At domestic level, in First Class cricket Moeen would either open or be first drop, JB would find himself positioned at four or five and Woakes would come in at six. If England are to get a grip or at least be competitive in the 2017-18 Ashes then each of the aforementioned players must remember that they are top order batsmen, regardless of where they sit in the England line-up. They each have many a First Class century to their name. Moeen and Bairstow obviously have a few at Test level too and Woakes is capable of achieving such.

It’s this supposed strength in depth of England’s batting order that should be crucial in helping the team compete in Australia. England’s tail, in particular Stuart Broad, have regressed over recent times and are likely to be peppered with short stuff for the remainder of the series. For that reason it’s even more important that England’s engine room deliver. Of course it’s understandable that when there is less batting to come, a player will be more inclined to be extra aggressive and risky but Moeen and JB should be comforted by the knowledge that they’ve still got one (Woakes for JB) or two (JB and Woakes for Mo) quality batsman behind them.

Australia will be cocksure after their victory in the first Test in Brisbane but England were on top on more than one occasion during the series opener. If the visitors can put the home side under pressure again then they are there for the taking.

Switching to the home side’s batting, Usman Khawaja is under extreme pressure to convince otherwise his international career may become like Shaun Marsh.

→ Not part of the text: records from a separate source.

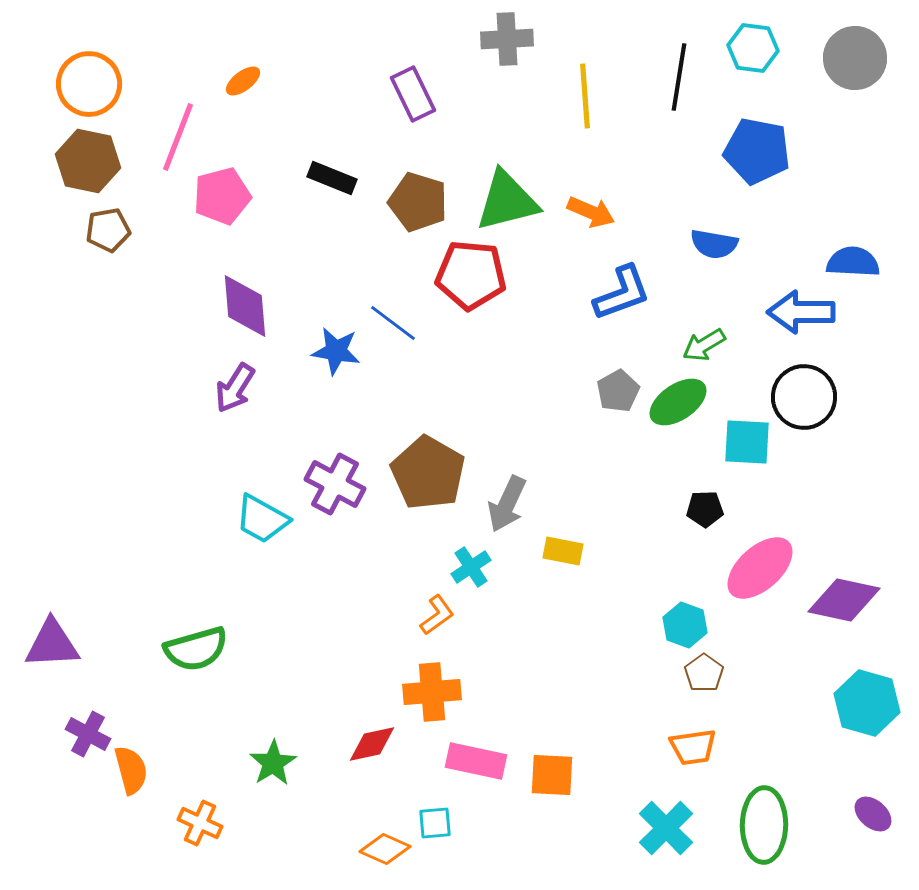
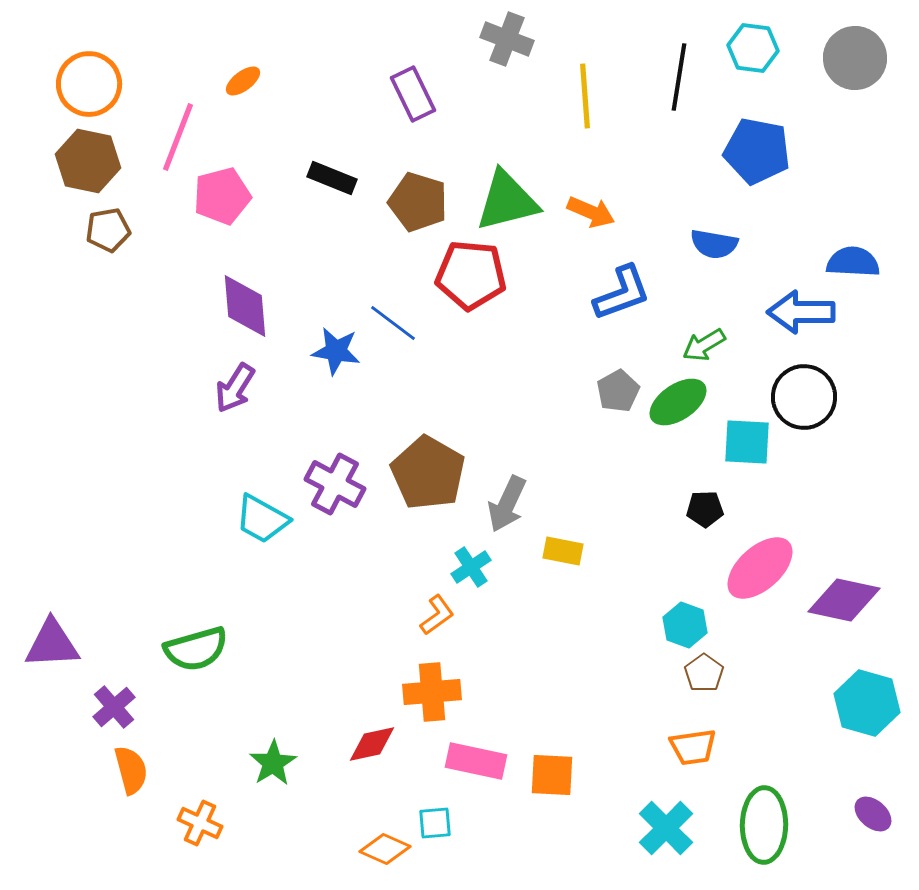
gray cross at (507, 39): rotated 24 degrees clockwise
purple cross at (88, 734): moved 26 px right, 27 px up; rotated 21 degrees clockwise
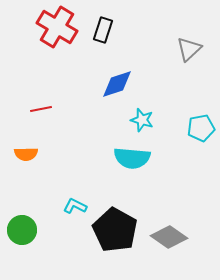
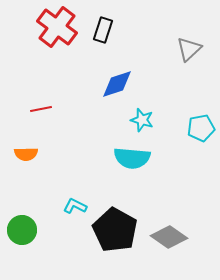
red cross: rotated 6 degrees clockwise
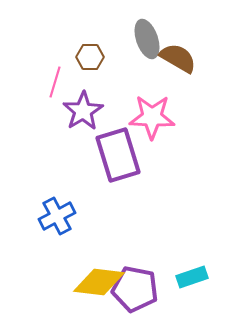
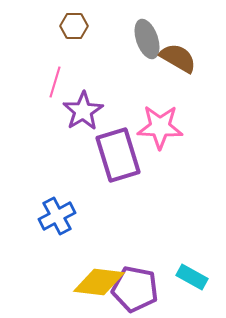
brown hexagon: moved 16 px left, 31 px up
pink star: moved 8 px right, 10 px down
cyan rectangle: rotated 48 degrees clockwise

Marsh is another man who remains under pressure and unloved by some, that’s despite a vital half-century in Brisbane. Wicketkeeper Tim Paine is also part of the Ozzies’ batting line-up and his domestic record won’t fill any home fans with confidence. England may need to turn to the likes of Mark Wood, Craig Overton or more excitingly Tom Curran, if they are to exploit Australia’s weaknesses.

It’s quite simple then. Bat like batsmen and bowl better. That’s England’s tactical pep talk ahead of the second Test in Adelaide. Come on boys!